In this example, we aim to create a pipeline with three steps: a vectorizer, a clusterer, and a sampler. The "tobottomp_sampler" requires the presence of both a vectorizer and a clusterer, while the "random_sampler" can function independently, without requiring any prior steps.

from pipesmith import pipesmith

# Define some example functions
def tfidf_vectorizer(): pass
def count_vectorizer(): pass
def kmeans_clusterer(): pass
def dbscan_clusterer(): pass
def topbottom_sampler(): pass
def random_sampler(): pass

# Define conditions for valid pipelines
conditions = [
    {
        "condition": "skip_if_label",
        "target_step": "sampler",
        "label": {"independent": True},
        "skip_steps": ["vectorizer", "clusterer"]
    },
    {
        "condition": "require_if_label",
        "target_step": "sampler",
        "label": {"name": "topbottom"},
        "required_steps": ["vectorizer", "clusterer"]
    }
]

# Create an instance of pipesmith with steps and conditions
steps = pipesmith(
    ('vectorizer', [
        tfidf_vectorizer,  # No labels
        count_vectorizer,  # No labels
        None  # Optional None to indicate no vectorizer
    ]),
    ('clusterer', [
        kmeans_clusterer,  # No labels
        dbscan_clusterer,  # No labels
        None  # Optional None to indicate no clusterer
    ]),
    ('sampler', [
        (topbottom_sampler, {'name': 'topbottom', 'priority': 'high'}),
        (random_sampler, {'independent': True})
    ]),
    conditions=conditions
)

# Generate all valid combinations of the steps
valid_combinations = steps.generate_combinations()

# Print out the valid combinations
for combination in valid_combinations:
    print([func.__name__ if func else 'None' for func in combination])

Output

The above script will generate and print the following valid combinations of functions:

['tfidf_vectorizer', 'kmeans_clusterer', 'topbottom_sampler']
['tfidf_vectorizer', 'dbscan_clusterer', 'topbottom_sampler']
['count_vectorizer', 'kmeans_clusterer', 'topbottom_sampler']
['count_vectorizer', 'dbscan_clusterer', 'topbottom_sampler']
['None', 'None', 'random_sampler']

Input Structure

  • steps: A tuple where the first element is the label for the step (e.g., 'vectorizer', 'clusterer', 'sampler'), and the second element is a list of callable objects associated with that step. Each function can optionally be followed by a dictionary of labels.

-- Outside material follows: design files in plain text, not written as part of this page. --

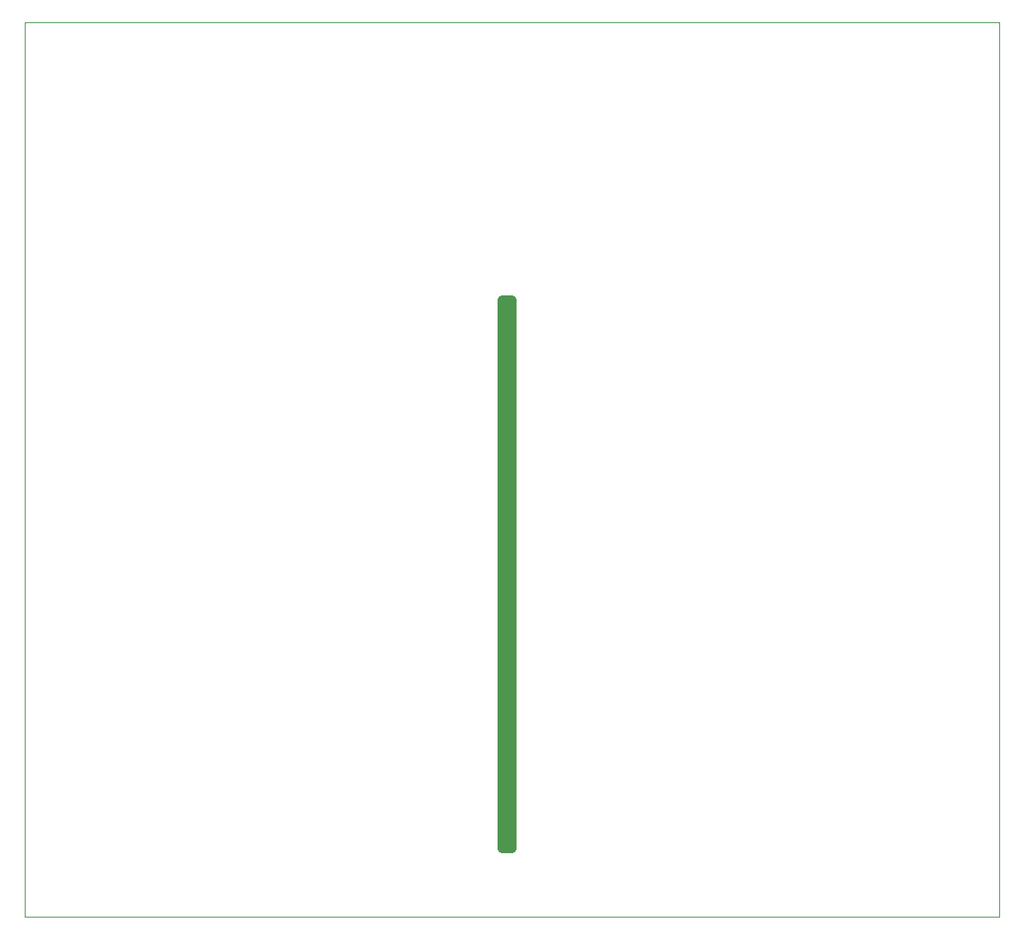
<source format=gbr>
%TF.GenerationSoftware,KiCad,Pcbnew,(5.1.0)-1*%
%TF.CreationDate,2019-10-03T23:56:52+02:00*%
%TF.ProjectId,KicadJE_RIAA,4b696361-644a-4455-9f52-4941412e6b69,rev?*%
%TF.SameCoordinates,Original*%
%TF.FileFunction,Profile,NP*%
%FSLAX46Y46*%
G04 Gerber Fmt 4.6, Leading zero omitted, Abs format (unit mm)*
G04 Created by KiCad (PCBNEW (5.1.0)-1) date 2019-10-03 23:56:52*
%MOMM*%
%LPD*%
G04 APERTURE LIST*
%ADD10C,1.000000*%
%ADD11C,0.050000*%
G04 APERTURE END LIST*
D10*
X99000000Y-138500000D02*
X100000000Y-138500000D01*
X99000000Y-82250000D02*
X99000000Y-138500000D01*
X100000000Y-82250000D02*
X99000000Y-82250000D01*
X100000000Y-138500000D02*
X100000000Y-82250000D01*
D11*
X50000000Y-145500000D02*
X50000000Y-53750000D01*
X150000000Y-145500000D02*
X50000000Y-145500000D01*
X150000000Y-53750000D02*
X150000000Y-145500000D01*
X50000000Y-53750000D02*
X150000000Y-53750000D01*
M02*

</source>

    These callable objects can include functions, class methods, callable instances, or other similar entities. For example:

    • Functions: Standard or lambda functions can be used, such as [some_function] or [lambda x: x * 2].
    • External Library Functions: Functions or methods from third-party libraries can be included, such as [vectorizer.fit_transform].
    • Partial Functions: You can use functools.partial to create functions with pre-filled arguments, like [partial(some_function, multiplier=2)].
    • Class Methods: Methods from class instances can be used as steps, such as [my_instance.method].
    • Class Instances with Methods: You can pass instances of classes where the method is invoked later or the instance itself is callable through a __call__ method, such as [KMeansClusterer(num_clusters=100)].
  • conditions: A list of dictionaries defining conditions for valid combinations. Conditions can include:

    • 'require_if_label': Requires certain steps if a specific label is present on a callable object.
    • 'skip_if_label': Skips certain steps if a specific label is present on a callable object.
    • 'require_if_present': Requires certain steps if another step is present.

Output Structure

The output from the generate_combinations method is a list of tuples, where each tuple represents a valid combination of callable objects. Each element in the tuple corresponds to a callable object (or None if a step is skipped) from the respective step in the pipeline.

Changelog

[v1.1.0] - 2024-08-18

  • Added input validation feature.

[v1.0.0] - 2024-08-17

  • First version.

License

This project is licensed under the MIT License - see the LICENSE file for details.